Print every line below exactly as written, but leave the pictures behind.

::: Information provided

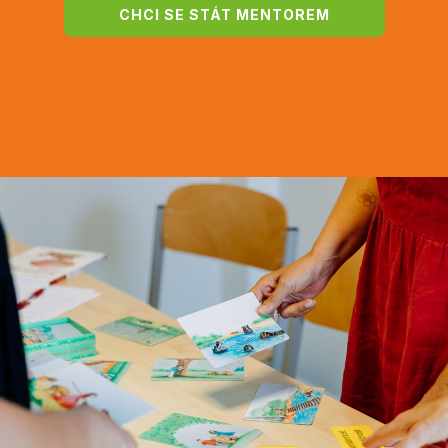
CHCI SE STÁT MENTOREM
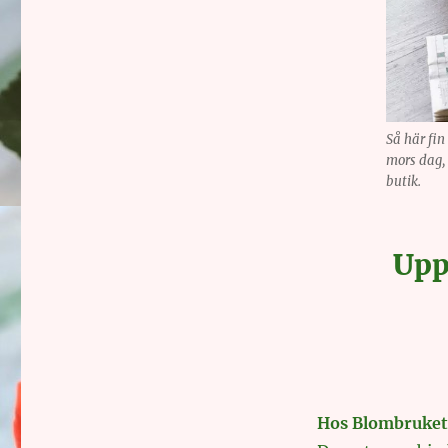
Så här fin
mors dag,
butik.
Upp
Hos Blombruket 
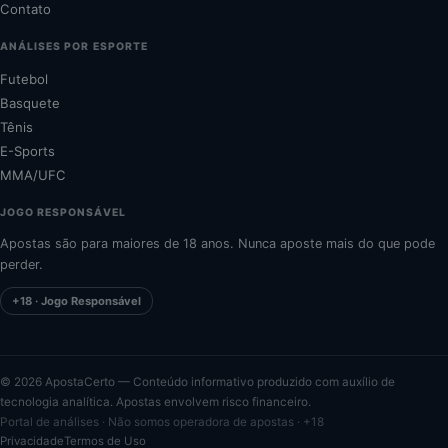
Contato
ANÁLISES POR ESPORTE
Futebol
Basquete
Tênis
E-Sports
MMA/UFC
JOGO RESPONSÁVEL
Apostas são para maiores de 18 anos. Nunca aposte mais do que pode
perder.
+18 · Jogo Responsável
©
2026
ApostaCerto — Conteúdo informativo produzido com auxílio de
tecnologia analítica. Apostas envolvem risco financeiro.
Portal de análises · Não somos operadora de apostas · +18
Privacidade
Termos de Uso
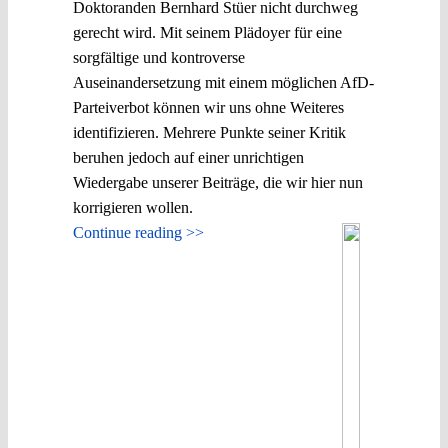
Doktoranden Bernhard Stüer nicht durchweg
gerecht wird. Mit seinem Plädoyer für eine
sorgfältige und kontroverse
Auseinandersetzung mit einem möglichen AfD-
Parteiverbot können wir uns ohne Weiteres
identifizieren. Mehrere Punkte seiner Kritik
beruhen jedoch auf einer unrichtigen
Wiedergabe unserer Beiträge, die wir hier nun
korrigieren wollen.
Continue reading >>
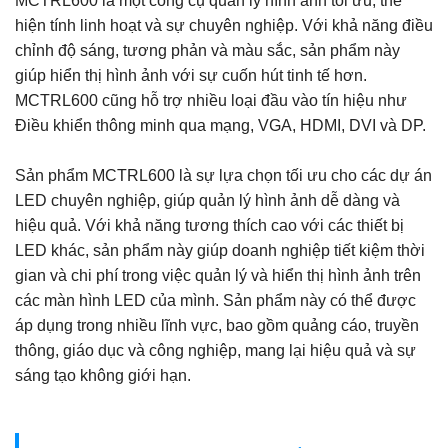
MCTRL600 là một công cụ quản lý hình ảnh tối ưu, thể
hiện tính linh hoạt và sự chuyên nghiệp. Với khả năng điều
chỉnh độ sáng, tương phản và màu sắc, sản phẩm này
giúp hiển thị hình ảnh với sự cuốn hút tinh tế hơn.
MCTRL600 cũng hỗ trợ nhiều loại đầu vào tín hiệu như
Điều khiển thông minh qua mạng, VGA, HDMI, DVI và DP.
Sản phẩm MCTRL600 là sự lựa chọn tối ưu cho các dự án
LED chuyên nghiệp, giúp quản lý hình ảnh dễ dàng và
hiệu quả. Với khả năng tương thích cao với các thiết bị
LED khác, sản phẩm này giúp doanh nghiệp tiết kiệm thời
gian và chi phí trong việc quản lý và hiển thị hình ảnh trên
các màn hình LED của mình. Sản phẩm này có thể được
áp dụng trong nhiều lĩnh vực, bao gồm quảng cáo, truyền
thông, giáo dục và công nghiệp, mang lại hiệu quả và sự
sáng tạo không giới hạn.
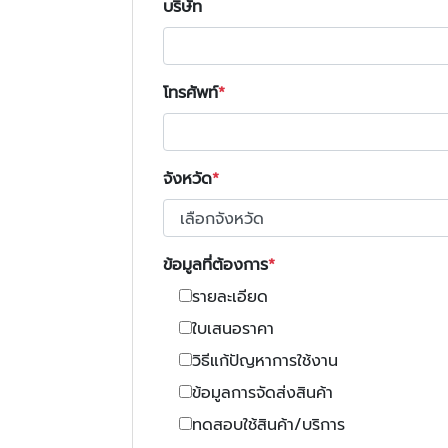
บริษัท
โทรศัพท์
จังหวัด
ข้อมูลที่ต้องการ
รายละเอียด
ใบเสนอราคา
วิธีแก้ปัญหาการใช้งาน
ข้อมูลการจัดส่งสินค้า
ทดสอบใช้สินค้า/บริการ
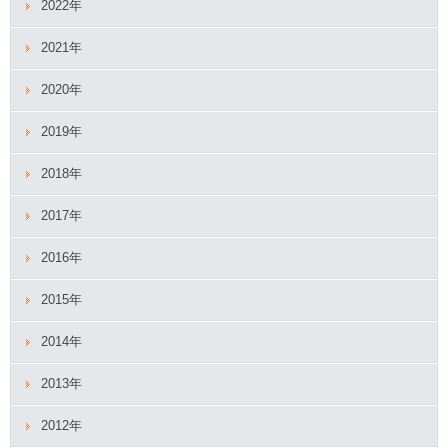
2022年
2021年
2020年
2019年
2018年
2017年
2016年
2015年
2014年
2013年
2012年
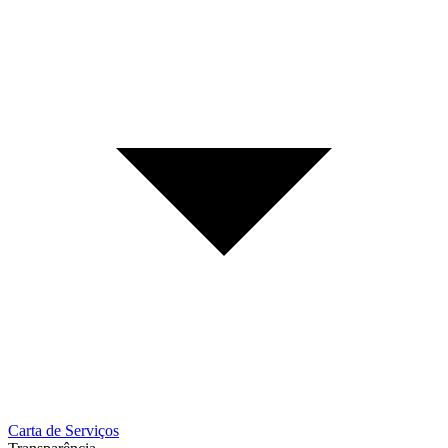
Carta de Serviços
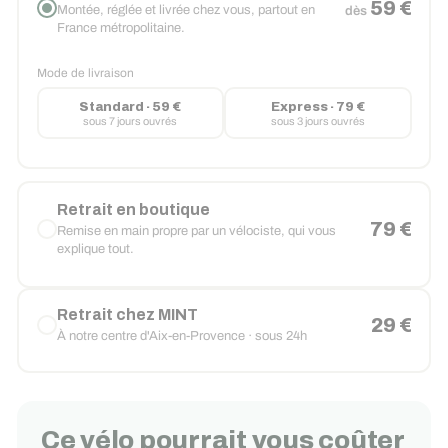
59 €
Montée, réglée et livrée chez vous, partout en
dès
France métropolitaine.
Mode de livraison
Standard · 59 €
Express · 79 €
sous 7 jours ouvrés
sous 3 jours ouvrés
Retrait en boutique
79 €
Remise en main propre par un vélociste, qui vous
explique tout.
Retrait chez MINT
29 €
À notre centre d'Aix-en-Provence · sous 24h
Ce vélo pourrait vous coûter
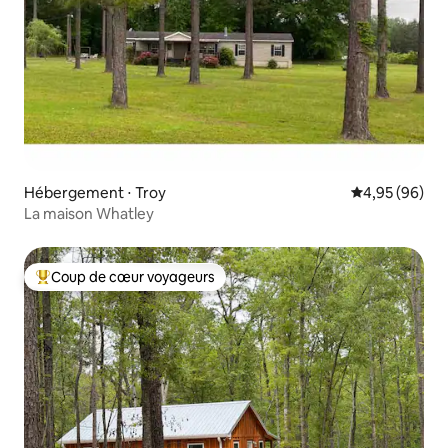
Hébergement ⋅ Troy
Évaluation mo
4,95 (96)
La maison Whatley
Coup de cœur voyageurs
Coups de cœur voyageurs les plus appréciés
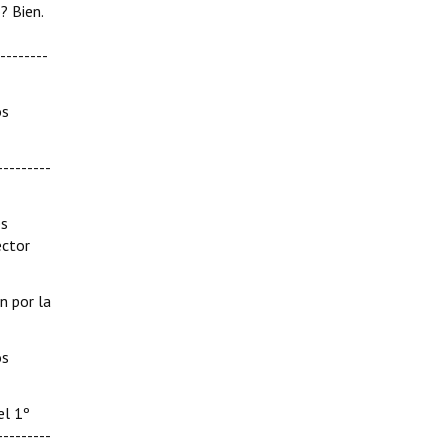
? Bien.
--------
os
--------
es
ector
n por la
os
el 1º
--------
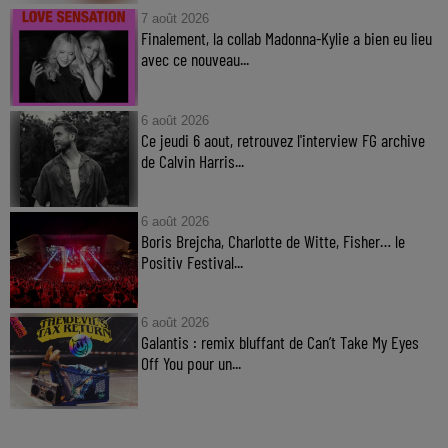
7 août 2026
Finalement, la collab Madonna-Kylie a bien eu lieu
avec ce nouveau...
6 août 2026
Ce jeudi 6 aout, retrouvez l'interview FG archive
de Calvin Harris...
6 août 2026
Boris Brejcha, Charlotte de Witte, Fisher… le
Positiv Festival...
6 août 2026
Galantis : remix bluffant de Can’t Take My Eyes
Off You pour un...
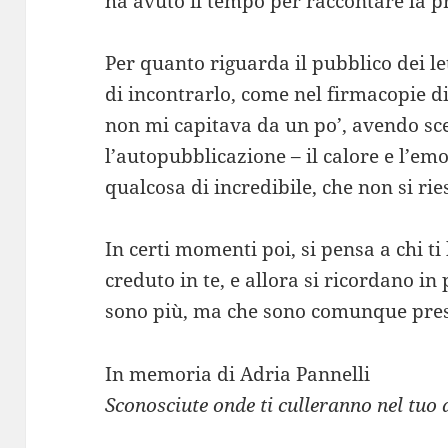
ha avuto il tempo per raccontare la pr
Per quanto riguarda il pubblico dei le
di incontrarlo, come nel firmacopie d
non mi capitava da un po’, avendo sce
l’autopubblicazione – il calore e l’e
qualcosa di incredibile, che non si rie
In certi momenti poi, si pensa a chi t
creduto in te, e allora si ricordano in
sono più, ma che sono comunque presen
In memoria di Adria Pannelli
Sconosciute onde ti culleranno nel tuo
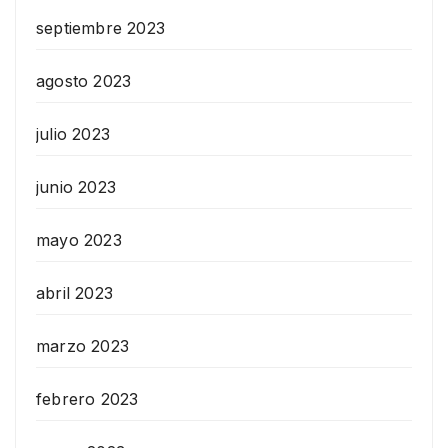
septiembre 2023
agosto 2023
julio 2023
junio 2023
mayo 2023
abril 2023
marzo 2023
febrero 2023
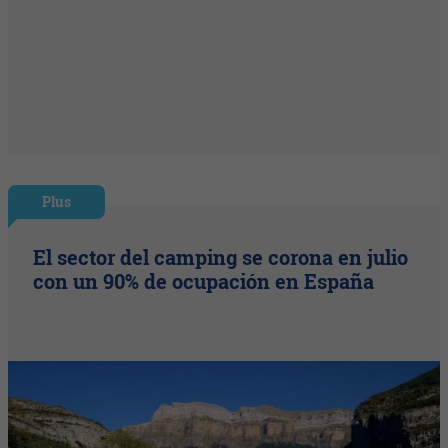
Plus
El sector del camping se corona en julio
con un 90% de ocupación en España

::::::

> [Exercise response]
CHCI SE STÁT MENTOREM
Så här fin
mors dag,
butik.
Upp
Hos Blombruket 
Contato
ANÁLISES POR ESPORTE
Futebol
Basquete
Tênis
E-Sports
MMA/UFC
JOGO RESPONSÁVEL
Apostas são para maiores de 18 anos. Nunca aposte mais do que pode
perder.
+18 · Jogo Responsável
©
2026
ApostaCerto — Conteúdo informativo produzido com auxílio de
tecnologia analítica. Apostas envolvem risco financeiro.
Portal de análises · Não somos operadora de apostas · +18
Privacidade
Termos de Uso
Doktoranden Bernhard Stüer nicht durchweg
gerecht wird. Mit seinem Plädoyer für eine
sorgfältige und kontroverse
Auseinandersetzung mit einem möglichen AfD-
Parteiverbot können wir uns ohne Weiteres
identifizieren. Mehrere Punkte seiner Kritik
beruhen jedoch auf einer unrichtigen
Wiedergabe unserer Beiträge, die wir hier nun
korrigieren wollen.
Continue reading >>
MCTRL600 là một công cụ quản lý hình ảnh tối ưu, thể
hiện tính linh hoạt và sự chuyên nghiệp. Với khả năng điều
chỉnh độ sáng, tương phản và màu sắc, sản phẩm này
giúp hiển thị hình ảnh với sự cuốn hút tinh tế hơn.
MCTRL600 cũng hỗ trợ nhiều loại đầu vào tín hiệu như
Điều khiển thông minh qua mạng, VGA, HDMI, DVI và DP.
Sản phẩm MCTRL600 là sự lựa chọn tối ưu cho các dự án
LED chuyên nghiệp, giúp quản lý hình ảnh dễ dàng và
hiệu quả. Với khả năng tương thích cao với các thiết bị
LED khác, sản phẩm này giúp doanh nghiệp tiết kiệm thời
gian và chi phí trong việc quản lý và hiển thị hình ảnh trên
các màn hình LED của mình. Sản phẩm này có thể được
áp dụng trong nhiều lĩnh vực, bao gồm quảng cáo, truyền
thông, giáo dục và công nghiệp, mang lại hiệu quả và sự
sáng tạo không giới hạn.
บริษัท
โทรศัพท์
จังหวัด
ข้อมูลที่ต้องการ
รายละเอียด
ใบเสนอราคา
วิธีแก้ปัญหาการใช้งาน
ข้อมูลการจัดส่งสินค้า
ทดสอบใช้สินค้า/บริการ
2022年
2021年
2020年
2019年
2018年
2017年
2016年
2015年
2014年
2013年
2012年
Carta de Serviços
59 €
Montée, réglée et livrée chez vous, partout en
dès
France métropolitaine.
Mode de livraison
Standard · 59 €
Express · 79 €
sous 7 jours ouvrés
sous 3 jours ouvrés
Retrait en boutique
79 €
Remise en main propre par un vélociste, qui vous
explique tout.
Retrait chez MINT
29 €
À notre centre d'Aix-en-Provence · sous 24h
Ce vélo pourrait vous coûter
Hébergement ⋅ Troy
Évaluation mo
4,95 (96)
La maison Whatley
Coup de cœur voyageurs
Coups de cœur voyageurs les plus appréciés
? Bien.
--------
os
--------
es
ector
n por la
os
el 1º
--------
7 août 2026
Finalement, la collab Madonna-Kylie a bien eu lieu
avec ce nouveau...
6 août 2026
Ce jeudi 6 aout, retrouvez l'interview FG archive
de Calvin Harris...
6 août 2026
Boris Brejcha, Charlotte de Witte, Fisher… le
Positiv Festival...
6 août 2026
Galantis : remix bluffant de Can’t Take My Eyes
Off You pour un...
ha avuto il tempo per raccontare la pr
Per quanto riguarda il pubblico dei le
di incontrarlo, come nel firmacopie d
non mi capitava da un po’, avendo sce
l’autopubblicazione – il calore e l’e
qualcosa di incredibile, che non si rie
In certi momenti poi, si pensa a chi t
creduto in te, e allora si ricordano in
sono più, ma che sono comunque presen
In memoria di Adria Pannelli
Sconosciute onde ti culleranno nel tuo
septiembre 2023
agosto 2023
julio 2023
junio 2023
mayo 2023
abril 2023
marzo 2023
febrero 2023
Plus
El sector del camping se corona en julio
con un 90% de ocupación en España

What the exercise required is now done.